All pics taken with an iPhoneX. Come on Apple, how about some commission!
So few tourists visit Orkney in winter. It's true the weather can on occasion be excitingly vile, but oftentimes it is exceptionally beautiful. I thought it might be fun to post some examples.
I took the picture below on 20 December 2016. It's on the road above the first barrier from where there are also lovely views of the southern isles (https://goo.gl/R3R7Sa)
On the other hand, we have just had Storm Caroline. This made the sea so rough that ferries and planes were cancelled (only for a single day) and the barriers between South Ronaldsay and Mainland were closed, making us a real island again – and once again, just for a day (less than 24 hours actually).
The violence of the storm was such that armco was ripped off the second barrier. I got this pic of the damage as I crossed the barrier the next day, 8 December 2017.

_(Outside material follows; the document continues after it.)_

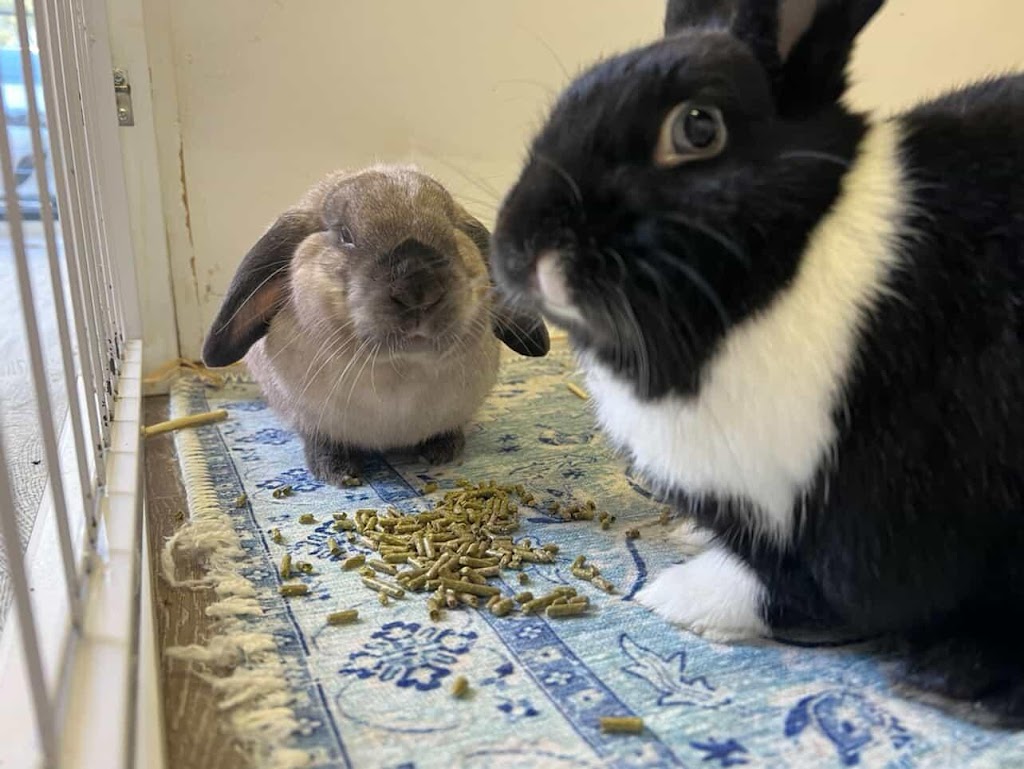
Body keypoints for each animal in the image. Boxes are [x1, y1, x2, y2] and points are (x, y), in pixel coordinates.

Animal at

The sun was in and out all the time that day; it went behind a cloud just as I was crossing the barrier. Thirty minutes before that, I snapped this lovely pic of the Ayre of Cara at the top of North Ronaldsay. (The wind was vicious, however, freezing my fingers as I held the camera! The air wasn't cold at +4°, but with a wind of 40mph or so – look at it whipping the spray back from the waves in the pic below –, it felt like -3°C or worse.).
No one was flooded in Saint Margaret's Hope on the day of the storm (7 December) but the sea did pay a visit to village, overflowing onto Front and Back Roads at high tide.

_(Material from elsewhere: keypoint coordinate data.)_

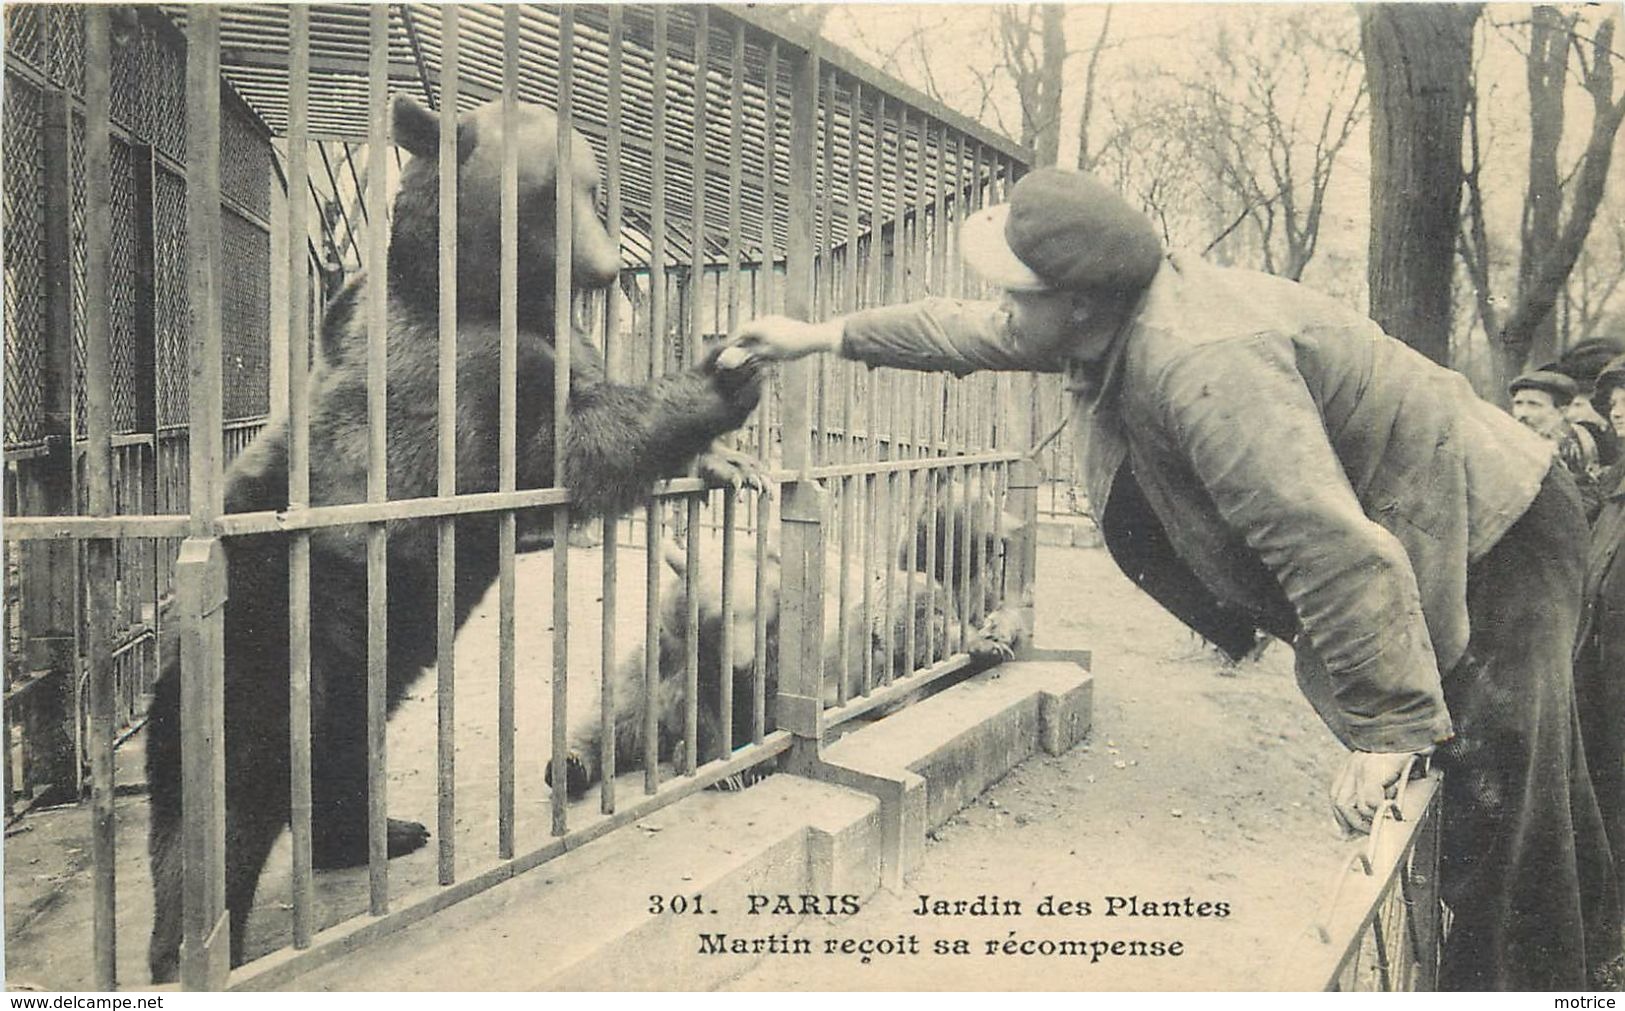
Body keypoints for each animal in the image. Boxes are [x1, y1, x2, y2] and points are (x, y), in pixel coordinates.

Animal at [143, 93, 763, 981]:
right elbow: (570, 442)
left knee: (341, 742)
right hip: (273, 615)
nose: (607, 267)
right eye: (552, 192)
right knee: (228, 776)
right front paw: (723, 374)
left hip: (358, 646)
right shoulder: (454, 383)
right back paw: (189, 946)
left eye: (596, 189)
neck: (487, 291)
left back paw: (380, 833)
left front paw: (730, 461)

Another season has passed in a pleasant blur. So many guests, so many really nice and interesting people to talk with and look after. Thank you all for coming. It was such a pleasure to see you enjoying this place I love. Now, with no guests to care for, I have at long last got around to making a book of some of the better photographs I have taken over 2015-2017.
It's all very well taking pictures, processing them on one's computer, etc etc, but no-one (not even I do) really likes looking at photos on a computer screen. So over the years, I have tried to make a habit of having photobooks – the 21st-century equivalent of the old family photo albums – printed. It has also become easier and easier (and cheaper) to do.

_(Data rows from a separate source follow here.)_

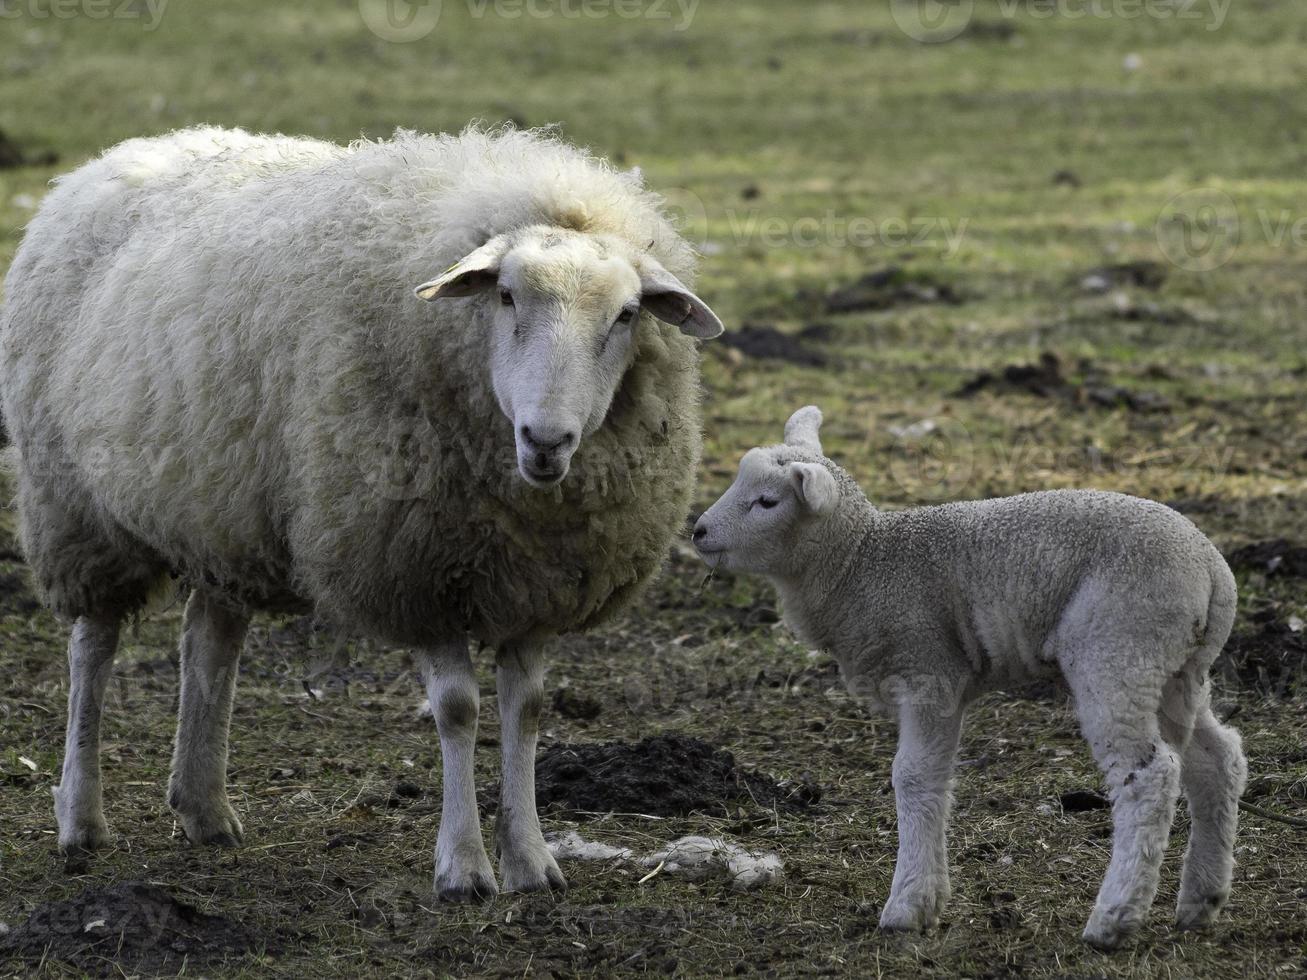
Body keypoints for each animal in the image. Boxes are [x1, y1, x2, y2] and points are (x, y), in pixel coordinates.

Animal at [0, 124, 726, 904]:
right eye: (504, 296)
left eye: (626, 315)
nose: (546, 440)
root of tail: (121, 154)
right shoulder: (414, 569)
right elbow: (459, 709)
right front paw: (463, 867)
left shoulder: (534, 583)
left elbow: (526, 709)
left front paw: (531, 860)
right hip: (74, 507)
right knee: (93, 647)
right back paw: (80, 819)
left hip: (223, 512)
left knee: (209, 642)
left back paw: (204, 808)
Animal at [695, 405, 1244, 951]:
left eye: (767, 501)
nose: (698, 531)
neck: (860, 563)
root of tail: (1212, 571)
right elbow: (937, 777)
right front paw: (930, 898)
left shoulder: (928, 670)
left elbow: (914, 776)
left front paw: (907, 906)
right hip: (1176, 671)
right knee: (1217, 760)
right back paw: (1201, 899)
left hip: (1119, 651)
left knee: (1149, 776)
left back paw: (1114, 917)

This time, I did a book of some of my Orkney pictures. I had it printed by a company called Whitewall (for anyone reading this who stayed last year, that's the company which printed the canvas prints in the Creel's dining room and from whom we have just taken delivery of some new photographs for the bedroom walls). They are not the cheapest, but the quality is superb.
Here is the immodest cover of my new book. This one will be kept in the Creel for visitors maybe to look through.
The picture below is not in the book as I had to leave it our for reasons of space, but I want to post it here since this is of the person who arrived at the Creel by the most out-of-the-ordinary means of transport one could think of. It was towards the end of the season and as we stood outside enjoying the view, apéritif in hand, this man, Richard Taylor, paddled up in a coracle. We had a lovely chat and a beer. We've had walkers as guests, we've had cyclists as guests, we've had bikers as guest, but Richard will probably forever hold the record for arriving in the most unexpected way.
I like to take photos and am fond of clichés - so I'll say I find them to be worth a thousand words.